A 1702 map of the world

Refuting the flat Earth fallacy

This rollicking adventure indicts lazy and self-satisfied readings of the past


This article is taken from the October 2023 issue of The Critic. To get the full magazine why not subscribe? Right now we’re offering five issues for just £10.

Despite what commentators as diverse as Ira Gershwin and Barack Obama would have you believe, Christopher Columbus did not discover that the world was round. That honour goes to Aristotle, who in about 330 BC first postulated a globe-shaped earth at the centre of a spherical universe. James Hannam’s The Globe takes us on a whirlwind 2,000-year tour d’horizon of how the counter-intuitive theory of a round world became accepted as scientific fact.

The Globe: How the Earth Became Round, James Hannam (Reaktion, £16.99)

Hannam brings us first to ancient Babylon, Egypt and Persia to explain the most widely accepted theory both before and after Aristotle: the disc-shaped earth.
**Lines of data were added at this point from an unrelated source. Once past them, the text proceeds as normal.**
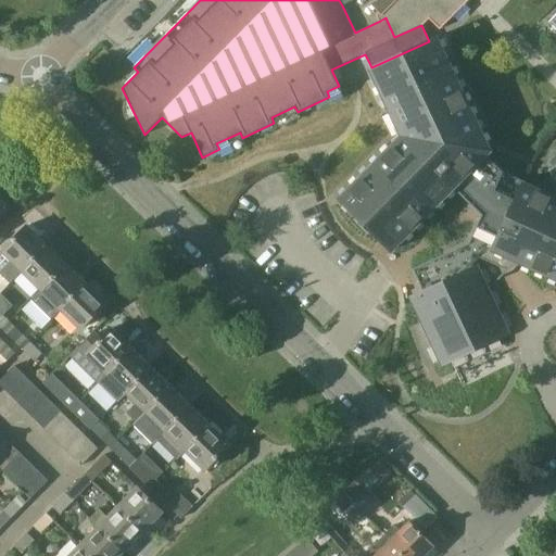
[(391,0),(377,14),(380,21),(386,17),(394,37),(421,25),(428,19),(439,29),(467,0),(391,0)]
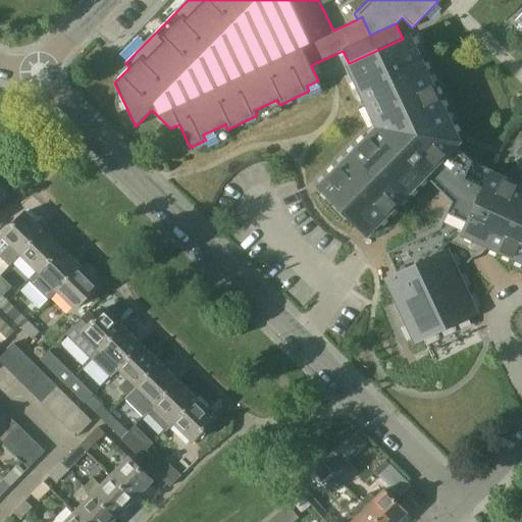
[(374,127),(315,189),(367,238),(426,177),(451,201),(441,227),(387,252),(396,272),(383,278),(413,343),(479,313),(449,247),(444,249),(442,247),(450,242),(476,254),(484,247),(521,264),(521,185),(489,170),(472,162),(456,149),(462,144),(410,35),(403,39),(349,63),(347,64),(374,127)]
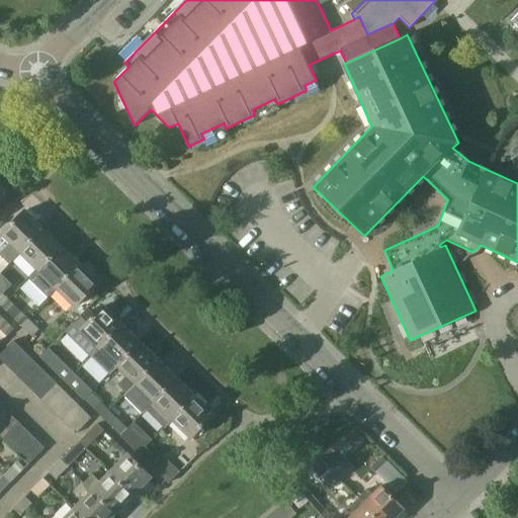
[(2,232),(0,234),(0,255),(1,256),(10,265),(22,252),(20,250),(44,227),(25,208),(2,232)]
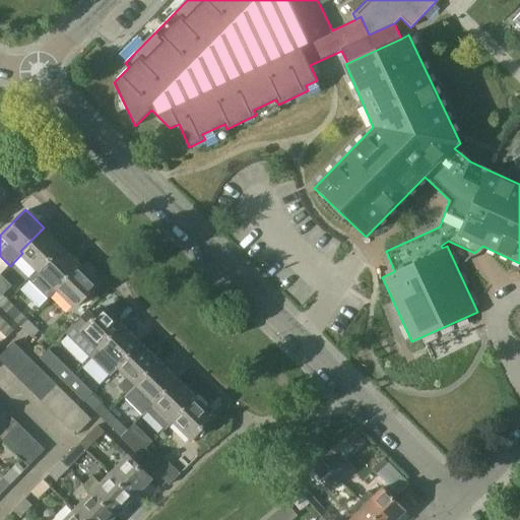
[(44,228),(20,251),(22,253),(39,269),(62,246),(44,228)]
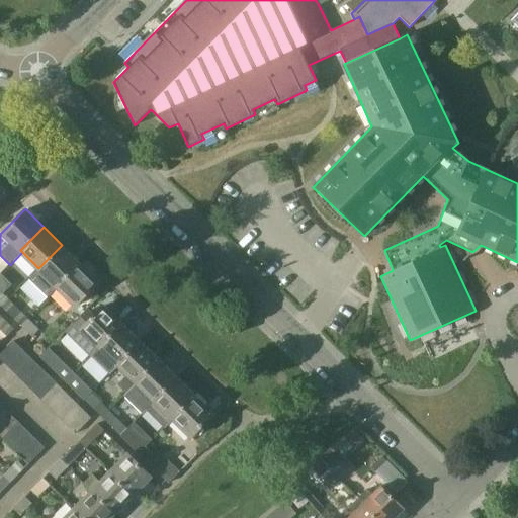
[(40,270),(30,279),(47,296),(51,291),(57,286),(80,263),(62,245),(38,268),(40,270)]
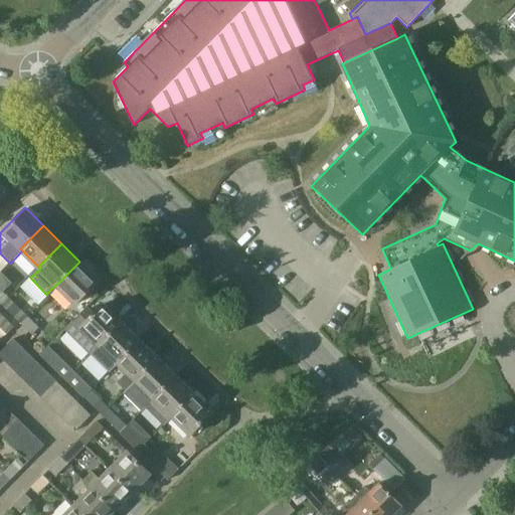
[(79,262),(56,285),(75,303),(98,280),(79,262)]
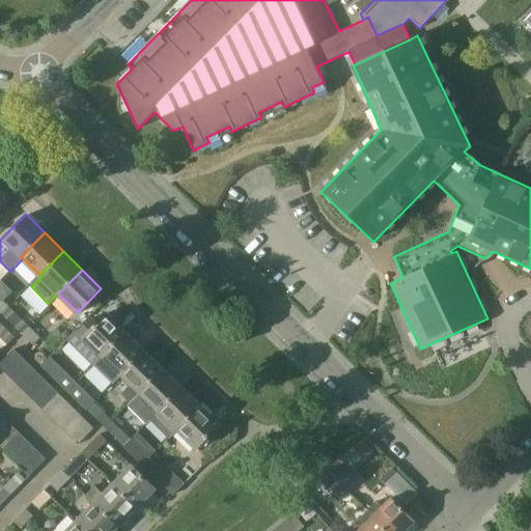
[(0,292),(3,297),(14,287),(3,276),(0,278),(0,292)]
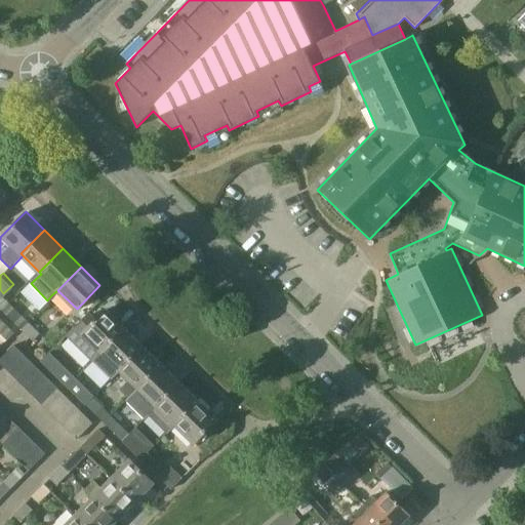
[(21,328),(27,321),(9,304),(3,311),(21,328)]
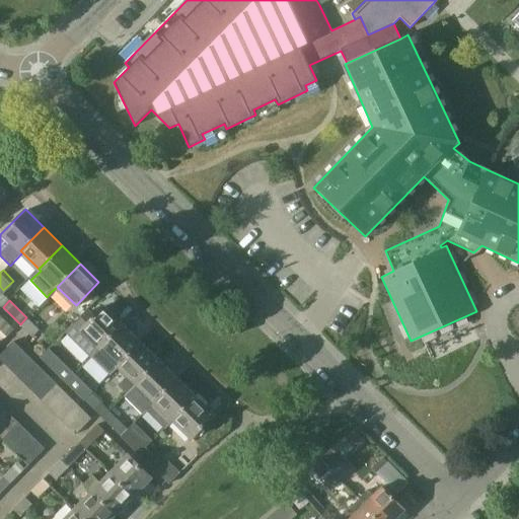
[(89,310),(68,332),(92,357),(100,349),(124,324),(115,315),(117,313),(118,309),(112,304),(108,304),(105,306),(95,316),(89,310)]
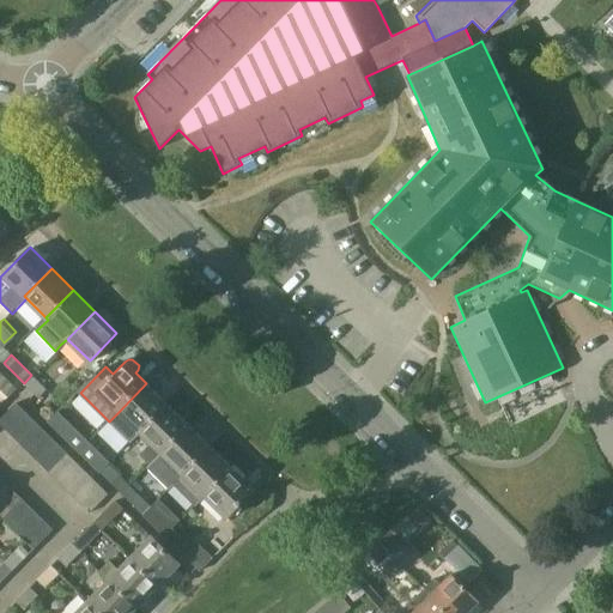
[(0,374),(0,389),(8,398),(10,396),(16,389),(0,374)]
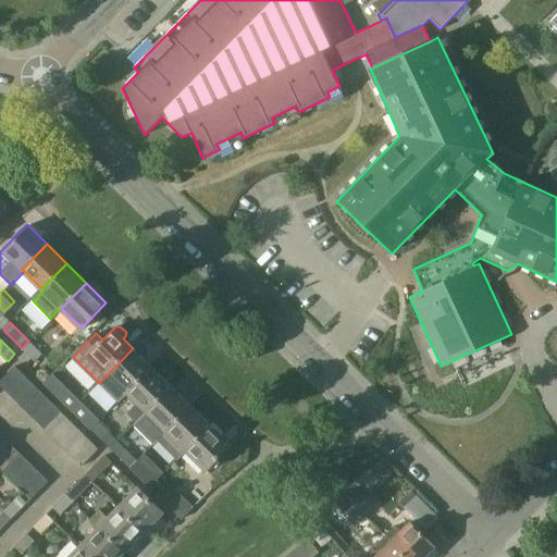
[(22,348),(36,362),(42,355),(28,341),(22,348)]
A dizzyingly rapid condensation of several centuries of Greek theorising then ensues, leading to Aristotle and the experiments of Eratosthenes of Cyrene (c.276–c.195 BC). He famously proved the globe theory by estimating the circumference of the earth using nothing more than the sun, several sticks and a bit of trigonometry.

Subsequent chapters explore the cosmologies of ancient Rome, China, India, Sasanian Persia, and various Jewish and Muslim scholars. We learn of the Chinese four-cornered earth, the way in which Vedic scholars of India first justified the concept of a round earth because it improved the accuracy of their ritual calendar, and how colonisers of various sorts used the flat-earth cosmologies of New World civilisations as “proof” of their unenlightened status.
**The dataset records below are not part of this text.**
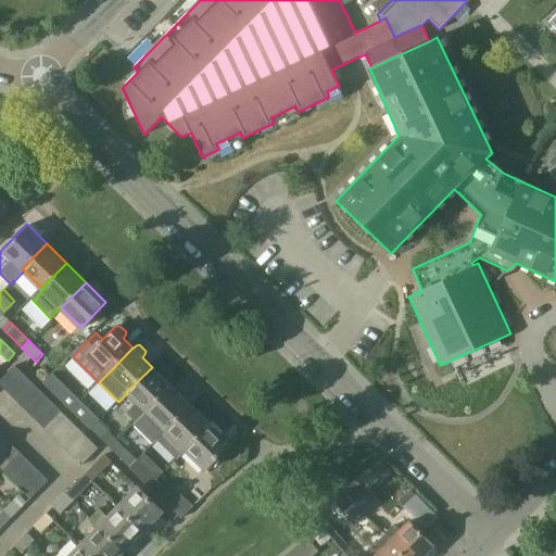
[(0,382),(8,391),(24,375),(14,365),(0,379),(0,382)]
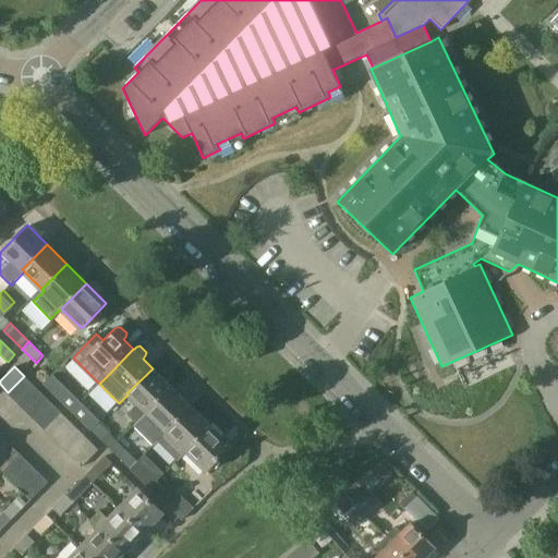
[(153,368),(126,393),(128,395),(137,403),(128,413),(137,423),(146,413),(172,388),(153,368)]
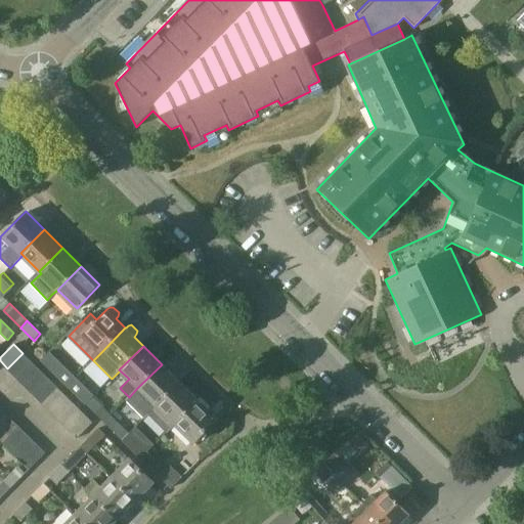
[(16,378),(32,362),(23,353),(7,368),(16,378)]
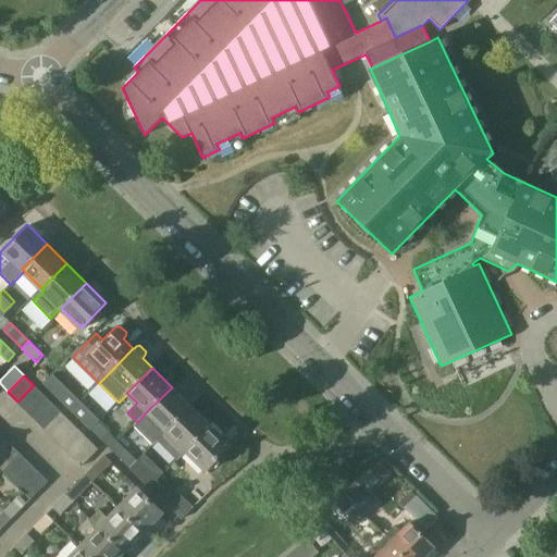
[(71,410),(78,403),(52,375),(44,383),(71,410)]
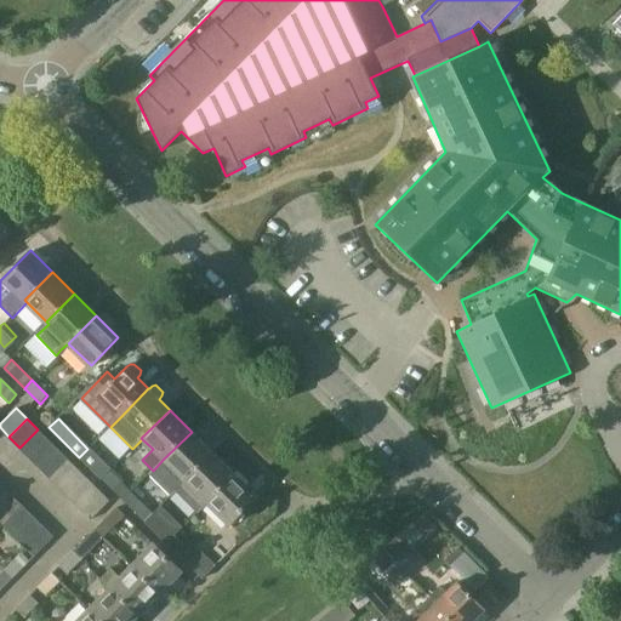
[(29,457),(47,439),(38,429),(20,448),(29,457)]
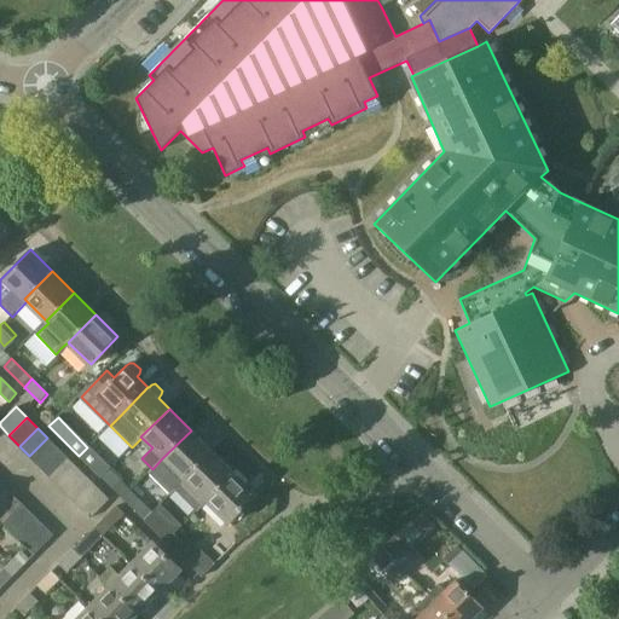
[(152,469),(148,473),(171,495),(175,490),(184,480),(213,451),(191,431),(162,458),(152,469)]
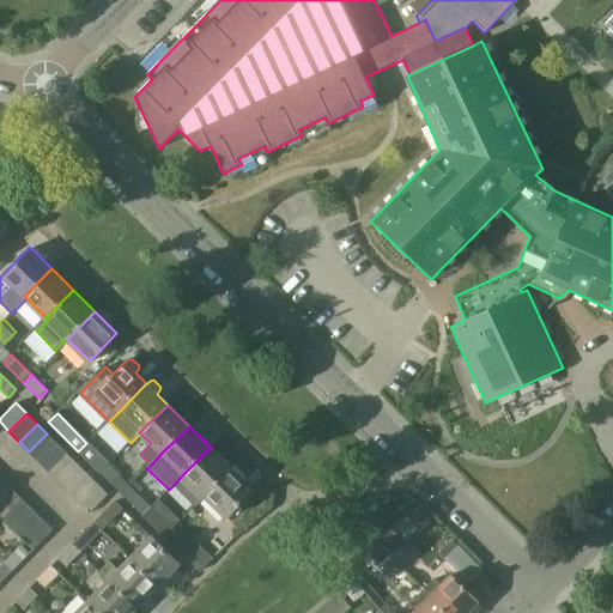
[(40,462),(58,444),(47,434),(29,451),(40,462)]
The book ends as rapidly as it began, with an account of the flat literary worlds created by the medievalists-turned-fantasy authors C.S. Lewis and J.R.R. Tolkien, in order to make a point about our modern tendency to condescend to historical people whose worldviews we find uncongenial or difficult to understand.

Hannam’s narrative is at its most illuminating when discussing the wide acceptance of the spherical earth theory in the European Middle Ages. Far from the drooling, dogma-blinded pantomime bigots invented by the “Enlightenment” to shame their forebears, mediaeval thinkers were keen cosmologists who by and large had read their Aristotle. Some, such as Bede in the 7th century, arrived at similar conclusions on their own. Take that, Gershwin.

Whilst readers will encounter some familiar names (Augustine, Aquinas and Dante all figure in the section on the High Middle Ages), Hannam takes care to expand his evidence beyond the rarefied preserves of mediaeval academia. After all, it’s one thing to show that the impossibly learned St Thomas Aquinas knew the world was round, quite another to demonstrate that the proverbial mediaeval peasant-in-the-street did.

Christopher Columbus thought it was pear-shaped, apparently

Hannam makes the best of the limited evidence, weaving 13th century French didactic poems, popular travel accounts and contemporary maps into a cohesive narrative. Whilst it might be true that the only thing we know for certain about the 14th century traveller “Sir John Mandeville” is that he was not named Sir John Mandeville, his bestselling account of his journeys to India, China and the Middle East is an important indication that his middlebrow audience was well aware of the spherical nature of the earth.

Christopher Columbus gets rather short shrift. Hannam gleefully skewers the historical truism that the Genoese navigator told 16th century Europe something it didn’t know already. In fact, “about the only European who didn’t think the earth was spherical was none other than Christopher Columbus himself”. He thought it was pear-shaped, apparently.

The Globe ranges widely over both time and place. The sheer profusion of names and concepts might occasionally leave the casual reader searching for a flat surface on which to lie down. Nevertheless, it is a tribute to his vast (though lightly worn) erudition that Hannam has been able to encapsulate such a variety of historical sources into an enjoyable, fast-paced narrative. Those whose scholarly appetites have been whetted can consult the comprehensive and well-chosen bibliography for follow-up reading.

The lasting value of The Globe is not its whistle-stop tour of historical cosmologies, but its neat summary (and dismissal) of the “alleged conflict” between religion and science, and between the world-views of people past and present. Though the dismissal is perhaps a little too neat — not least because the so-called conflict is a whole genre of books in itself — Hannam nevertheless argues persuasively. We ought not cast aspersions on people of the past for not being aware of things we know now — especially when those things are as “divorced from common sense” and everyday experience as the theory of a spherical earth. Read this way, The Globe is as much an indictment of our lazy and self-satisfied readings of the past as it is a rollicking scientific-historical adventure.